**Work required**
Starting at the line that holds "inout wire id_4;", set down each line through the end of the listing, exactly as written and with nothing added.

(Data excerpts Opens)

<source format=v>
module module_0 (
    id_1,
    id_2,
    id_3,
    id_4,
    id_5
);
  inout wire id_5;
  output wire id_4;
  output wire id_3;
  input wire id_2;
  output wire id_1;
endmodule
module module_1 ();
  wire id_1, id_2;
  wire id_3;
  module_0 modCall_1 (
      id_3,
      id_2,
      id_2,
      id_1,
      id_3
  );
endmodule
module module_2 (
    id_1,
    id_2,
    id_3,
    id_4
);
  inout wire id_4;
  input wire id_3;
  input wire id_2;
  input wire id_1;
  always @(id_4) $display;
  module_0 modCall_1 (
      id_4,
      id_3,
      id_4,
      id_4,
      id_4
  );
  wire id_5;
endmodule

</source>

(Data excerpts Closes)

**Answer space**
  inout wire id_4;
  input wire id_3;
  input wire id_2;
  input wire id_1;
  always @(id_4) $display;
  module_0 modCall_1 (
      id_4,
      id_3,
      id_4,
      id_4,
      id_4
  );
  wire id_5;
endmodule

</source>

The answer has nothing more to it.